All Sparse PCA Models Are Wrong, But Some Are Useful. Part I: Computation of Scores, Residuals and Explained Variance
This work addresses a critical computational issue for practitioners using sPCA to improve data interpretation, highlighting limitations in current methods.
The paper identifies that sparse PCA (sPCA) models lack orthogonality in scores and loadings, preventing direct application of traditional PCA methods for computing scores, residuals, and explained variance, and demonstrates through simulations that sPCA algorithms show disparate and limited performance on noise-free, sparse data.
Sparse Principal Component Analysis (sPCA) is a popular matrix factorization approach based on Principal Component Analysis (PCA) that combines variance maximization and sparsity with the ultimate goal of improving data interpretation.
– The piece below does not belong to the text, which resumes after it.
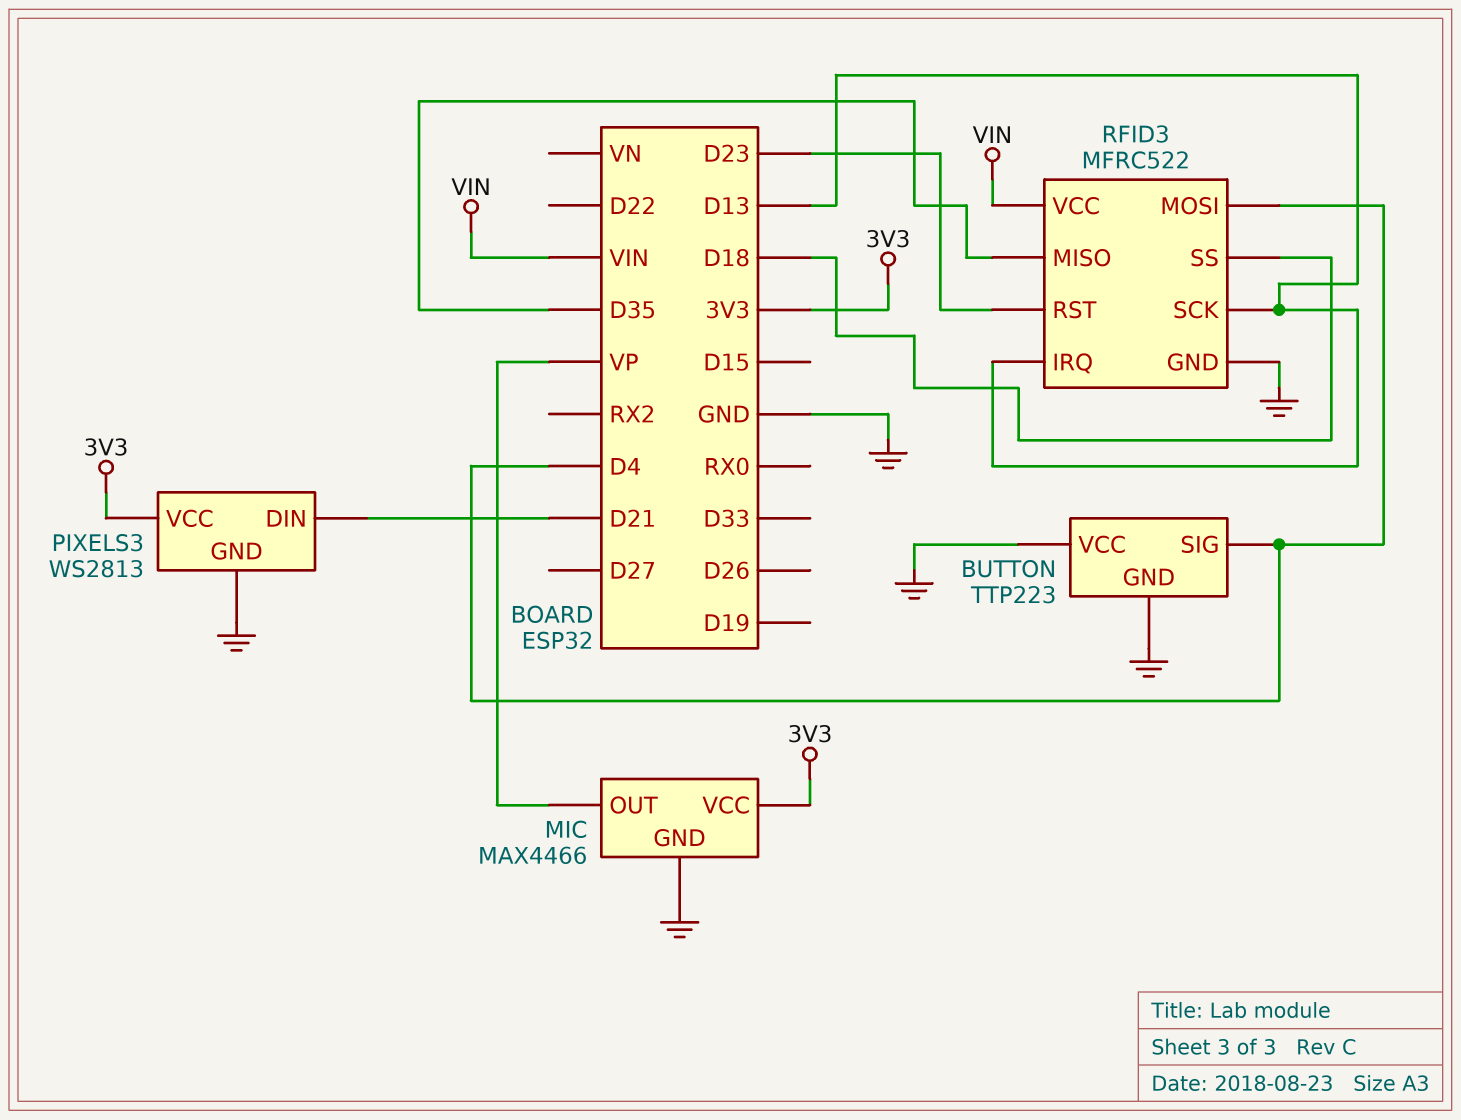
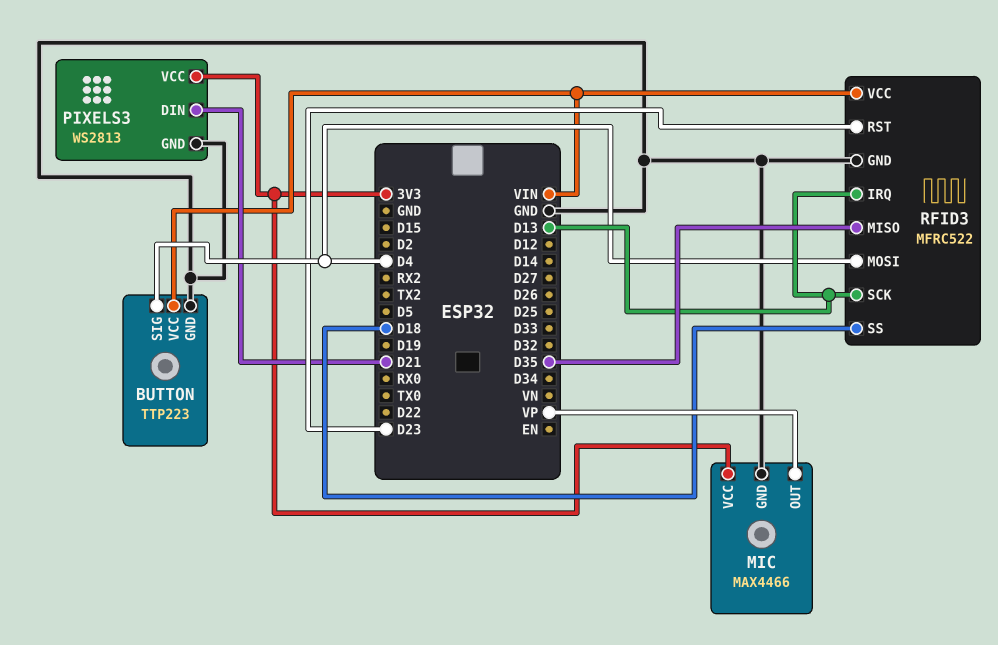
BUTTON pin VCC: GND -> VIN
When moving from PCA to sPCA, there are a number of implications that the practitioner needs to be aware of. A relevant one is that scores and loadings in sPCA may not be orthogonal. For this reason, the traditional way of computing scores, residuals and variance explained that is used in the classical PCA cannot directly be applied to sPCA models. This also affects how sPCA components should be visualized. In this paper we illustrate this problem both theoretically and numerically using simulations for several state-of-the-art sPCA algorithms, and provide proper computation of the different elements mentioned. We show that sPCA approaches present disparate and limited performance when modeling noise-free, sparse data. In a follow-up paper, we discuss the theoretical properties that lead to this problem.